Il y a des parties de la côte bretonne où les cultures, les haies et les bouquets d’arbres viennent border les rochers inhumains et l’océan sans moissons. Il n’y a qu’un petit sentier de douaniers entre le bout du sillon et le bruyant précipice. L’on peut ainsi, sur quelque petite plage, et regardant vague après vague, se trouver adossé en quelque sorte au monde humain, tout marqué de signes, tout réglé et raisonnable, devant ce sable à demi liquide, où s’effacent les signes, et devant cette étendue en agitation qui refuse tout signe. Ici quelque chose prend fin et quelque autre chose commence. Ici finit l’empreinte humaine et le royaume de coutume, où l’esprit s’endort. Ici commence le chaos, où il faut que l’esprit s’éveille.
Souvent aux jours de fête on voit, comme en un théâtre, sur la plage courbe, paysans et citadins qui regardent la chose inhumaine comme un miroir où ils se reconnaîtraient. Un fort sentiment saisit ici l’homme, et éveille d’abord une attention sans espérance ; toutes les pensées sont recouvertes et noyées; ici on ne sème point, on ne récolte point; mais il faut conquérir, et l’on ne peut garder; les vaisseaux n’ont point laissé de sillon ni d’ornière. Ici finit le royaume de providence, d’épargne, de fruit, de travail, où la constance cache si bien la loi. Ici se montre en tours et retours l’inconstante nature des choses, qu’on ne peut prédire, et qu’il faut comprendre. Constante et fidèle en cela ; fidèle et sûre amie en cela seulement qu’elle ne promet point, qu’elle ne signe point d’alliance, qu’elle ne trahit point.
Les choses solides et labourables ont toujours une apparence de visage pensant ; car on les retrouve ; elles durent plus que nous. Ce sont des sphinx. Elles renvoient la solution à l’on ne sait quel terme ; nous y sommes dupes du temps, du progrès, et de l’imperceptible usure, qui rend vains tous nos placements. Nous sommes ajournés ; telle est notre exigeante patrie. Aussi qui ne se plaît à dessiner au bord de la vague des empires aussitôt effacés ?
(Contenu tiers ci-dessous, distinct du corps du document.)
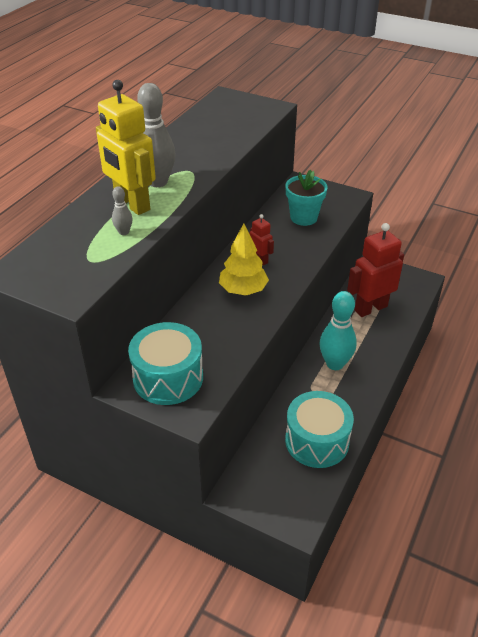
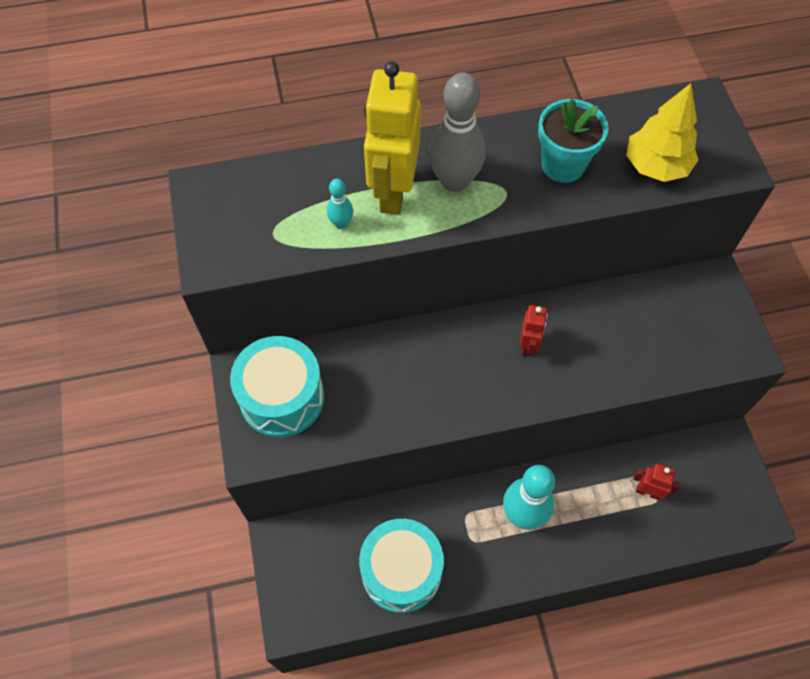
camera: 50 degrees right, 20 degrees up
grey bowling pin [112,186,133,235] -> turquoise bowling pin [327,179,353,229]
yellow tree [219,224,269,296] -> yellow tree moved to [626,83,698,182]
turquoise flower pot [285,170,328,226] -> turquoise flower pot moved to [538,99,608,183]
red robot [347,223,404,317] -> red robot [633,463,681,500], size x0.48

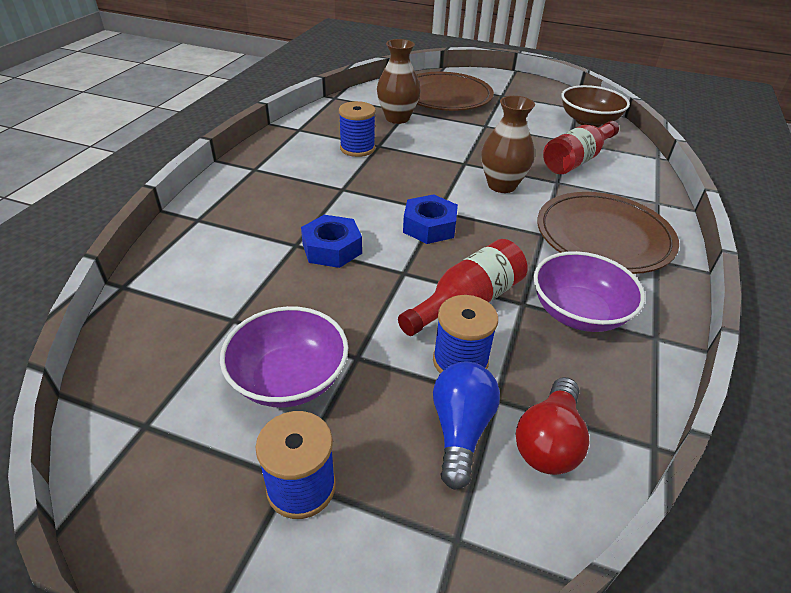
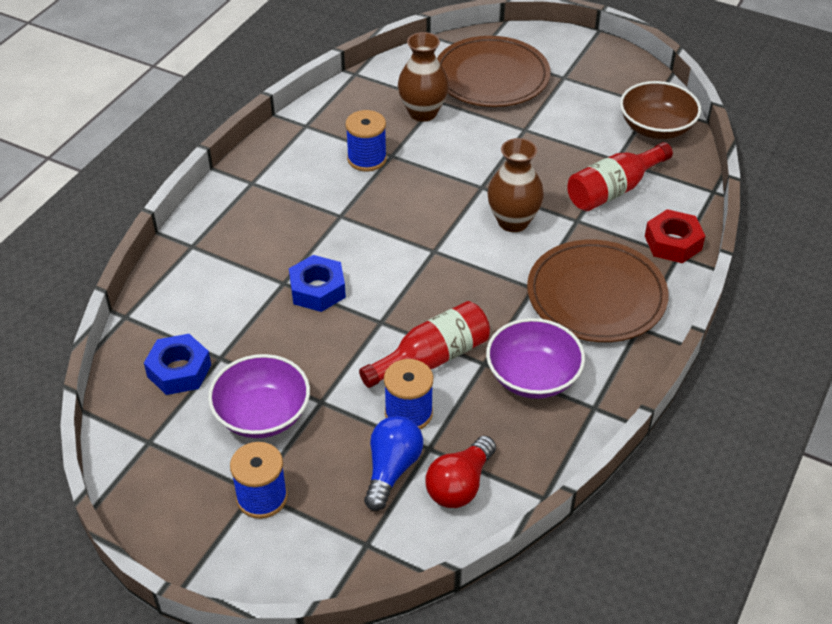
camera: 10 degrees right, 5 degrees up
blue nut [403,194,458,244] -> blue nut moved to [144,334,211,395]
none -> red nut [645,209,705,263]

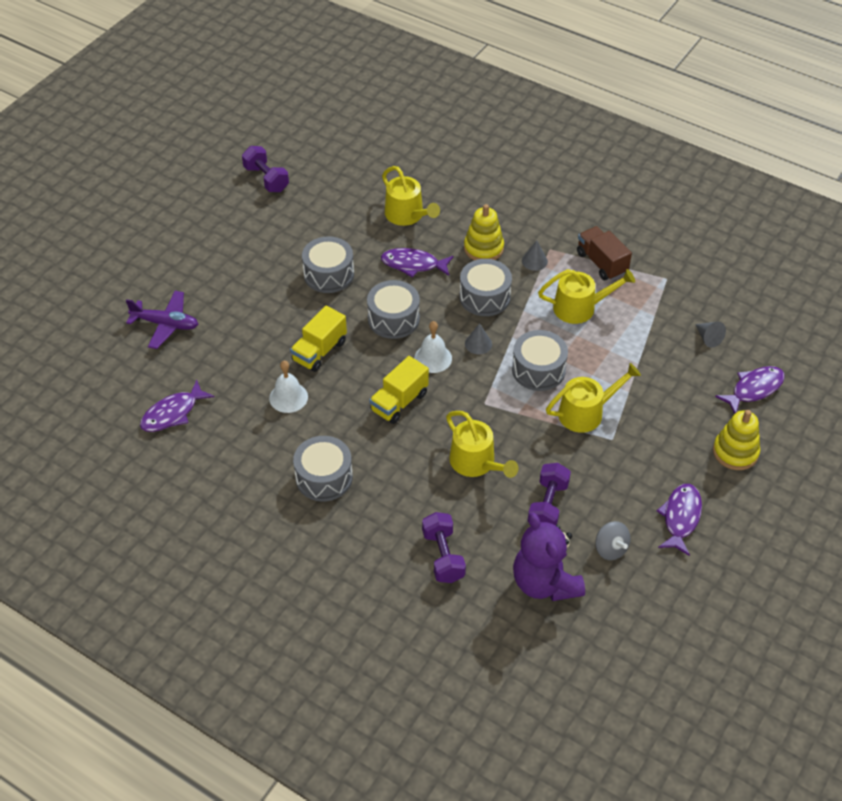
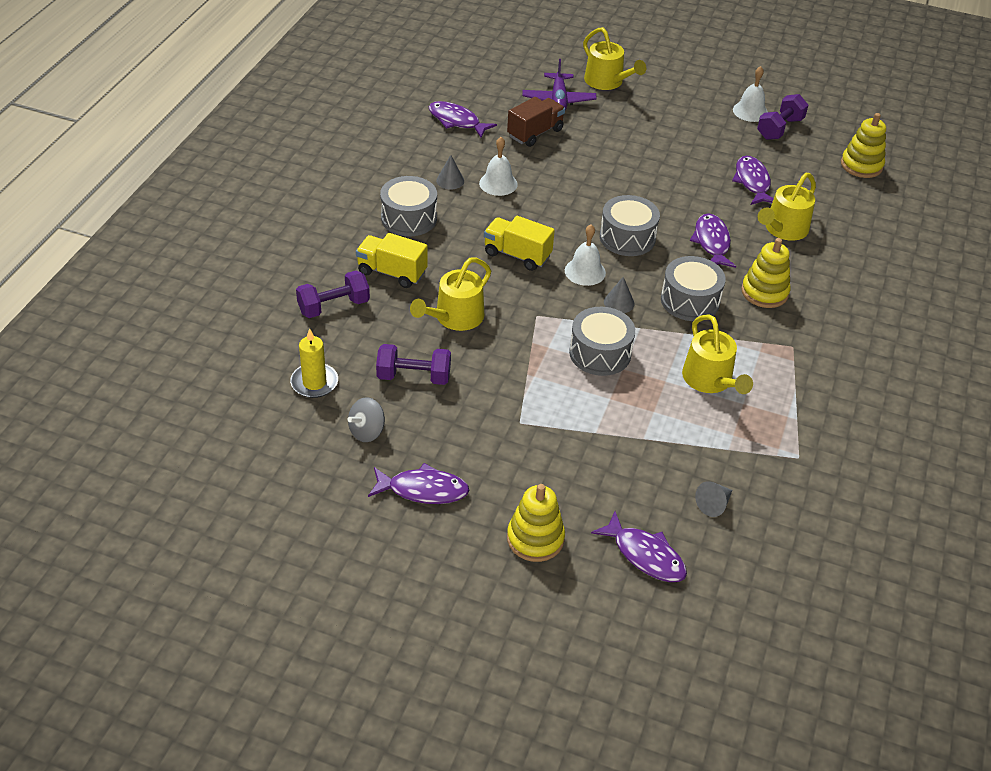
camera: 75 degrees right, 5 degrees down
yellow truck [290,306,347,372] -> yellow truck moved to [356,233,428,288]
grey drum [302,236,354,293] -> none
purple teddy bear [513,512,585,601] -> yellow candle [290,328,338,398]
grey cone [522,240,548,271] -> grey cone moved to [436,155,464,190]
yellow watering can [546,363,641,433] -> yellow watering can moved to [583,27,646,90]
brown truck [577,226,632,280] -> brown truck moved to [507,97,565,147]
none -> purple fish [732,156,774,205]
none -> white bell [733,66,768,122]
none -> yellow stacking toy [841,113,886,178]

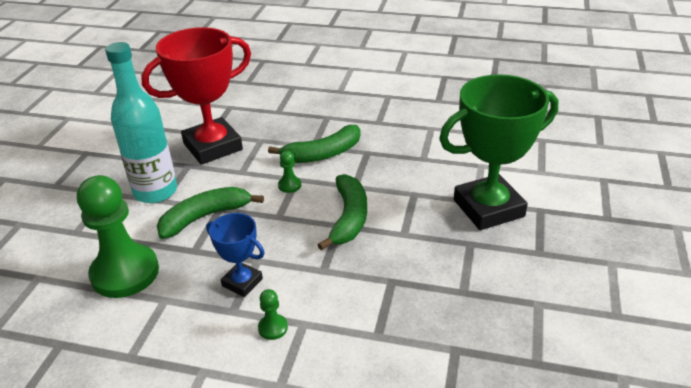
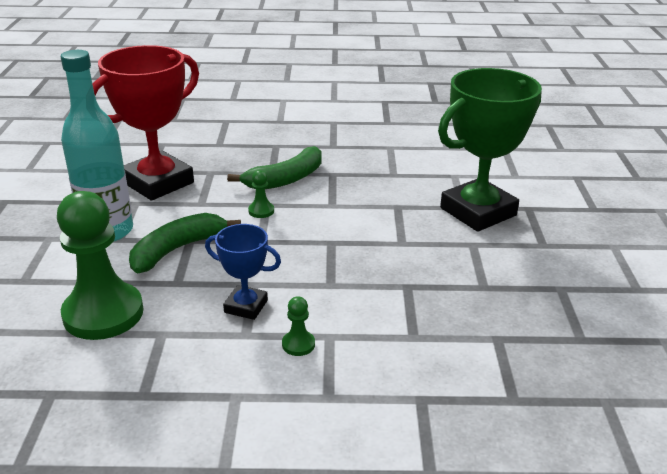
camera: 15 degrees left, 5 degrees down
green banana [318,174,367,251] -> none

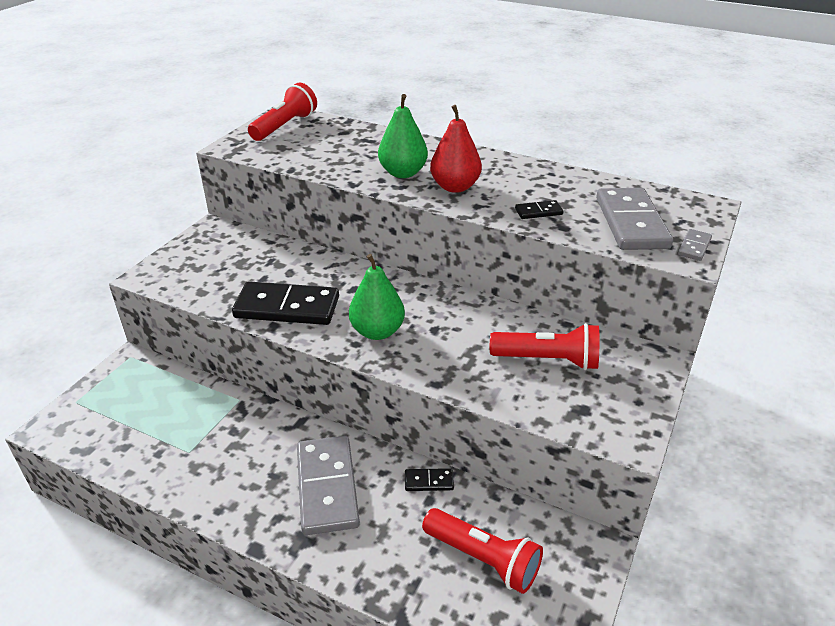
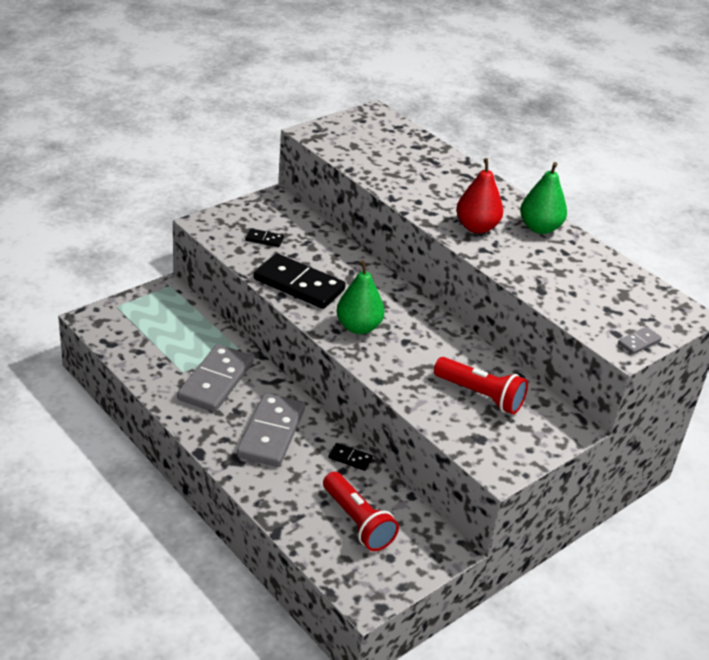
camera: 20 degrees right, 0 degrees up
red flashlight [248,83,317,141] -> none
green pear [378,94,428,178] -> green pear moved to [520,162,567,234]
black domino [515,200,564,219] -> black domino moved to [245,228,284,247]
grey domino [596,188,673,250] -> grey domino moved to [177,344,254,412]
La peur habite les bois. Tous les bois sont bois sacrés. Il faut croire, mais nul ne s’y fie. Devant la plaine liquide on ne peut croire, car on n’y voit point de ces signes muets. Les possibles ne nous guettent point, mais sous nos yeux ils s’enroulent et se déroulent ; on y lit à travers, dans cette transparence; rien n’est mystérieux ni impénétrable ; c’est la puissance nue ; le moindre ourlet de vague est comme un raz de marée ; rien n’est grand ni petit ; le grand n’est qu’une somme de petits ; tout est fait de ces gouttes inoffensives et sans dessein. Ainsi l’autre loi paraît, la pure loi de nature, en laquelle il n’y a ni punition, ni récompense, ni aucun genre de vouloir. La nature, enfin, n’a plus de visage ; elle ne nous fait plus peur. Il y a de la sympathie dans la peur et toujours du respect ; les animaux domestiques nous renvoient fidèlement, en leurs regards, cette double image de nous-mêmes. D’où ces cultes païens, qui vont si naturellement à la fureur, par l’imitation de l’idole. Or, il n’y a point de culte océanique. L’océan, grandeur étalée, par addition à elle-même, extérieure à elle- même, l’océan refuse le culte ; mais il attire l’action immédiate et la précaution, non le respect. L’esprit d’examen est né et s’entretient sur cette bordure mouvante. Ceux qui ont dit que c’est le solide qui nous instruit n’ont pas poussé bien loin ; dans le fait la physique des fluides est bien plus avancée que celle des solides. Devant l’océan instituteur, l’homme conçut la danse des atomes et des tourbillons. Oui, sortant des forêts pleines de dieux, l’homme au bord de la falaise reconnut son redoutable, mais fluide et maniable royaume. C’est alors qu’il osa penser.